- [Excerpt]:
Evening started out easily enough sitting around watching TV rejoicing in the fact that tomorrow is a holiday and I took the day after that as a vacation day and then it’s the weekend. Four days off in a row. Suddenly it happens, the phone rings. I hate phones they make loud sudden noises and when you go to shut them up there is somebody on the other end wanting to ‘arghh’ talk to you. The horror!

Well it was my neighbour on the phone, it would have been so much better if it was the neighbours I don’t like, (funny, they never call. I should probably like them). Her husband is away, she had to put her cat down  and she is feeling horrible, has been home all day can’t eat and has been throwing up and really needs a ride to the emergency room. Like I said, good thing my wife and I really like these people or she would be finding her own way. We changed into our respectable street clothes, grabbed the neighbour drove like a crazy people over the thick as pea soup fog covered mountains praying the entire time that a deer doesn’t jump out in front of us, stopping twice only long enough so our neighbour could go stand in the ditch and puke.

My job now is to sit in the waiting room, I’m reasonably sure I can handle this task.  Not many people here tonight and between it being bear hunting season, buck season, drunken thanksgiving and of course smack dab in the middle of the h1N1 scare I kinda thought that this would be the bustling place. Wrong!

- [Material provided]:

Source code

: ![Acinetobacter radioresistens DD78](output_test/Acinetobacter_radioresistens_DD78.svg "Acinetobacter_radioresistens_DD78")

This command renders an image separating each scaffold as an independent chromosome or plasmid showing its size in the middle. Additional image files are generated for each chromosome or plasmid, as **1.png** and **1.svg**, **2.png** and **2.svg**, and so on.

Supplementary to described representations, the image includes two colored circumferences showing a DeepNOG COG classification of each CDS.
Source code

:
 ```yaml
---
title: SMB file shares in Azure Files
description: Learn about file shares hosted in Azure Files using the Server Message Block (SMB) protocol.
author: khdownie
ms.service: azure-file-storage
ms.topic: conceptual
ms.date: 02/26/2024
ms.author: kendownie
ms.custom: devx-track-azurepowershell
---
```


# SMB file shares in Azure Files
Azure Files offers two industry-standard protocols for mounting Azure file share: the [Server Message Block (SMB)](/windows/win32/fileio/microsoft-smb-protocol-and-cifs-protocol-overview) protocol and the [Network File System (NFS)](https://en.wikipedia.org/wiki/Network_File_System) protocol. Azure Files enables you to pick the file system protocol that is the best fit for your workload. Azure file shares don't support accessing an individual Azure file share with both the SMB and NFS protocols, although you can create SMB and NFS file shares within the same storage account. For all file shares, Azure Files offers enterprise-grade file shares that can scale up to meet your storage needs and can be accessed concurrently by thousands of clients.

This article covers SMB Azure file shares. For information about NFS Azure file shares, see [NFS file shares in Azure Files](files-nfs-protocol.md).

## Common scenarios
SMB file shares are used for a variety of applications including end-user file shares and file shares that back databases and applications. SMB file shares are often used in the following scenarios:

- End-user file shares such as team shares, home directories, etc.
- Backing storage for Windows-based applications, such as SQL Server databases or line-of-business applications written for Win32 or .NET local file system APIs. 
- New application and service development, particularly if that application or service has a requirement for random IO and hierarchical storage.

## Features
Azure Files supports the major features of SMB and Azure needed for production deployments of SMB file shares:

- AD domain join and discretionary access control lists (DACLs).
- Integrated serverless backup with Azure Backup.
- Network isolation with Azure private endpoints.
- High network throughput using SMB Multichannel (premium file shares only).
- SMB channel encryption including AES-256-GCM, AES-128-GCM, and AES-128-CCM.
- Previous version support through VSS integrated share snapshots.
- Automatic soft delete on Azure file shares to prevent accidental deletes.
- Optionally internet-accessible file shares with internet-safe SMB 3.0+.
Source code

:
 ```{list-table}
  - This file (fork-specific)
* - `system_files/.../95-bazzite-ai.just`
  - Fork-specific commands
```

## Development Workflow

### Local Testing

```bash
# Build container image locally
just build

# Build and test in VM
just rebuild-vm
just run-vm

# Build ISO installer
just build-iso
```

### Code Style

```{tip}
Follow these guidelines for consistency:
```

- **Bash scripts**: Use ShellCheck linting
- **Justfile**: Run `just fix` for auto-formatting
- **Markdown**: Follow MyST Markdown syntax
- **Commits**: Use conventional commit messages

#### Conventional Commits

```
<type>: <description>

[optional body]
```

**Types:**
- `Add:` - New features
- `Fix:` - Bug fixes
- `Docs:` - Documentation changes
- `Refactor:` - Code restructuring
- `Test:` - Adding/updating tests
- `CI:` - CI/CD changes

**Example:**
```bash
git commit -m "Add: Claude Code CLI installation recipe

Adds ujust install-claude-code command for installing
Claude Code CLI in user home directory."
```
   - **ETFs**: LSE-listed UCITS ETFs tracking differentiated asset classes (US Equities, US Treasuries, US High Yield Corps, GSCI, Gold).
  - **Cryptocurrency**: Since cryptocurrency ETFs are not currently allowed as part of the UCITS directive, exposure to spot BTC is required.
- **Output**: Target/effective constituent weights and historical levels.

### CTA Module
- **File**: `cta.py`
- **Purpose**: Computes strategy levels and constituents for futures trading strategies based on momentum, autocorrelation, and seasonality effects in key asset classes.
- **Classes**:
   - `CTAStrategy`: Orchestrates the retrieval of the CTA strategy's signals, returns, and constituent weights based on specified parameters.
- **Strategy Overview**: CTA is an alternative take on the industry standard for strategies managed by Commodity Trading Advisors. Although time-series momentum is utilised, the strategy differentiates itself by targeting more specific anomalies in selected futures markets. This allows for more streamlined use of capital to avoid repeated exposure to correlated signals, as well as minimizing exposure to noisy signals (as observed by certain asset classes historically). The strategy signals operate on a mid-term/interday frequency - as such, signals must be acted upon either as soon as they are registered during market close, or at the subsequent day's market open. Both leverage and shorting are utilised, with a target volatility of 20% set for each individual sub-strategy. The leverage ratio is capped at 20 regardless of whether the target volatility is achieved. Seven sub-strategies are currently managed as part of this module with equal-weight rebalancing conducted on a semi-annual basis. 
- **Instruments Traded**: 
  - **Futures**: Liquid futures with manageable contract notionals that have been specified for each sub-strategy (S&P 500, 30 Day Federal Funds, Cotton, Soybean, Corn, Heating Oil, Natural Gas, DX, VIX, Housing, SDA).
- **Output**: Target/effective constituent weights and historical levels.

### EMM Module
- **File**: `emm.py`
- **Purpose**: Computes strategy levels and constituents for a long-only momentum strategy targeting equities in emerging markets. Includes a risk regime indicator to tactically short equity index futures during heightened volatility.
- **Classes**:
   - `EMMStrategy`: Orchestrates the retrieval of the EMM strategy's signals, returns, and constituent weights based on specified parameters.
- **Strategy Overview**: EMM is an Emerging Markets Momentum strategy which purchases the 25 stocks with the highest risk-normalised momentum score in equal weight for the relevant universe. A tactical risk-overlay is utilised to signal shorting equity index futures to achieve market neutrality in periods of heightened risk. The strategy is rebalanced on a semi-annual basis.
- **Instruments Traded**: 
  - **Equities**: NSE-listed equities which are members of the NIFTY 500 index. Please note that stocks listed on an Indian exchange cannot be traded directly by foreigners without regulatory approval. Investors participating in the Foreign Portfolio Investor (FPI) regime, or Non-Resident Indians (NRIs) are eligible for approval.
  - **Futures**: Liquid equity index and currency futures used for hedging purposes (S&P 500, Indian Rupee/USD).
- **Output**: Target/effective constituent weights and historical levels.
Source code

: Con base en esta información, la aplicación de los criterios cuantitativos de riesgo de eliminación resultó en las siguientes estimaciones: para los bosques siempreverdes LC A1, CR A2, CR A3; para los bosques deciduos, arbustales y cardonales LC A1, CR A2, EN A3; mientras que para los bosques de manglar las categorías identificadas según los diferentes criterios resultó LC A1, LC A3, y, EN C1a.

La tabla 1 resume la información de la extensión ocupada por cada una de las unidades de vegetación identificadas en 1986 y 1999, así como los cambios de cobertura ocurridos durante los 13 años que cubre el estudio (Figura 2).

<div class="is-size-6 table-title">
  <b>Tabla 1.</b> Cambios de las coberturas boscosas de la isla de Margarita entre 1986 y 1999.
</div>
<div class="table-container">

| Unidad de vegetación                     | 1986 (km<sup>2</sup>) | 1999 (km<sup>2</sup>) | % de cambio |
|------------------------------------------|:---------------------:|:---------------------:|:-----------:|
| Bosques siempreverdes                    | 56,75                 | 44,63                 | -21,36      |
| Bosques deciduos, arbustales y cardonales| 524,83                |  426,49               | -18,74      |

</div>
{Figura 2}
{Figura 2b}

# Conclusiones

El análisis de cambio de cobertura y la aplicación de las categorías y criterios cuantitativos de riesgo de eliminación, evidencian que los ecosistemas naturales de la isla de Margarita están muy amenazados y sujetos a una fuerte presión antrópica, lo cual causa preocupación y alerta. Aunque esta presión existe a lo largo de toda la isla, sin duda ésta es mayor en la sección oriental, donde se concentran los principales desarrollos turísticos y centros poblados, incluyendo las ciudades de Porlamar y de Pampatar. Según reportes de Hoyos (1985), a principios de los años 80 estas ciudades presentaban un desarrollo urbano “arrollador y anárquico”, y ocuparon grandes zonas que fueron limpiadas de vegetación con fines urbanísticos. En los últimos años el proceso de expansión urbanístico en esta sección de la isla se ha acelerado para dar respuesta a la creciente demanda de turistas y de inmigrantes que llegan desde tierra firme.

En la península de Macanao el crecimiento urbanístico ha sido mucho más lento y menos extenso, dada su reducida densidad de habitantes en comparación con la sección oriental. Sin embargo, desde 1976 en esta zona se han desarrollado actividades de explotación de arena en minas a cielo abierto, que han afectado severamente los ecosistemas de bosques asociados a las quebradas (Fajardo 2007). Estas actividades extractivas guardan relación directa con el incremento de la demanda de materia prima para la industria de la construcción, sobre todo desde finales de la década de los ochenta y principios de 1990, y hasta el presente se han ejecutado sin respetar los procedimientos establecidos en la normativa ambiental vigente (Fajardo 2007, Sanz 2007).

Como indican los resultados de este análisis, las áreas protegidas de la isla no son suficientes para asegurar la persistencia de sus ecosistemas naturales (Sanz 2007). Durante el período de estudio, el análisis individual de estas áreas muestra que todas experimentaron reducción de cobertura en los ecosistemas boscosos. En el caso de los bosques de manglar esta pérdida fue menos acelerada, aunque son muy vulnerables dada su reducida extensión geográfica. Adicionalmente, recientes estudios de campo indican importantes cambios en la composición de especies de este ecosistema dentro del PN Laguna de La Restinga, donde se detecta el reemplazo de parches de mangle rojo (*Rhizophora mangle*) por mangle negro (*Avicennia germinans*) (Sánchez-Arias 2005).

- [Task 1]:
In the excerpt, how many days off in a row does the writer have?
- [Task 2]:
Transcribe the part of the excerpt starting with "Well it was" and going on through "ditch and puke.".
Rely on the excerpt alone.

- [Written response 1]:
Four days.

- [Written response 2]:
Well it was my neighbour on the phone, it would have been so much better if it was the neighbours I don’t like, (funny, they never call. I should probably like them). Her husband is away, she had to put her cat down  and she is feeling horrible, has been home all day can’t eat and has been throwing up and really needs a ride to the emergency room. Like I said, good thing my wife and I really like these people or she would be finding her own way. We changed into our respectable street clothes, grabbed the neighbour drove like a crazy people over the thick as pea soup fog covered mountains praying the entire time that a deer doesn’t jump out in front of us, stopping twice only long enough so our neighbour could go stand in the ditch and puke.